→ Given text:
---
Posted by: Sean | March 18, 2009

Neccessity is the first cousin of invention (or; Dramatic Imperative vs. Realism.)

Terry Pratchett is a genius. Do you know him? If you do, your first thoughts were, “Of course, he writes the Discworld series!”, “Duh,” or perhaps, “What duck?” If you haven’t, then get yourself down to your local bookshop and purchase Guards! Guards! as quickly as your feet or fingers will allow. Either way, this is why he’s a genius.

Every writer, and this includes us role-players, arbitrate a battle between two forces every single time we pick up our pens and pixel producers. In the red corrrrrner, weighing in at a weight determined by a strict physical formula of gravity and mass, is realism – Our desire as storytellers to make things run according to their logical progressions. And in the blue corrrrrner, weighing in at exactly the weight he needs to be, is dramatic imperative – our urge to have the story follow the most surprising, meaningful and appropriate arc.
---
→ Data:
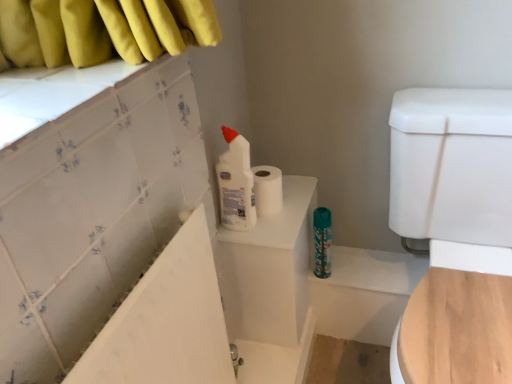
Where is `unoccupied region to the right of white matte toilet paper at upper center`? unoccupied region to the right of white matte toilet paper at upper center is located at coordinates (300, 198).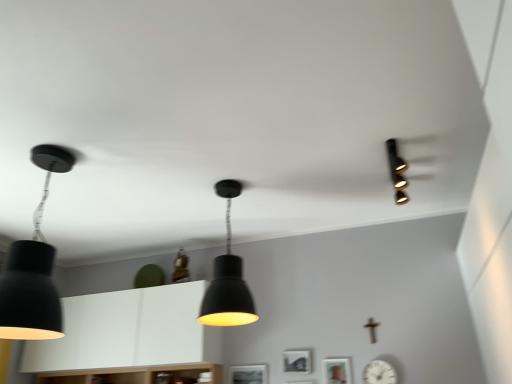
Question: Are matte black picture frame at center, the third picture frame in the right-to-left sequence, and matte black lampshade at center, which is the second lamp in right-to-left order, located far from each other?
---
→ Exercises:
1: In the blog post, which book does the writer urge readers who don't know Terry Pratchett to buy?
2: Could you copy the blog post between "Posted by: Sean" and "he’s a genius.", inclusive?
3: Which qualities does the blog post say dramatic imperative wants the story's arc to have? List all of them.

→ Answers for each item:
1: Guards! Guards!

2:
Posted by: Sean | March 18, 2009

Neccessity is the first cousin of invention (or; Dramatic Imperative vs. Realism.)

Terry Pratchett is a genius. Do you know him? If you do, your first thoughts were, “Of course, he writes the Discworld series!”, “Duh,” or perhaps, “What duck?” If you haven’t, then get yourself down to your local bookshop and purchase Guards! Guards! as quickly as your feet or fingers will allow. Either way, this is why he’s a genius.

3: surprising, meaningful, appropriate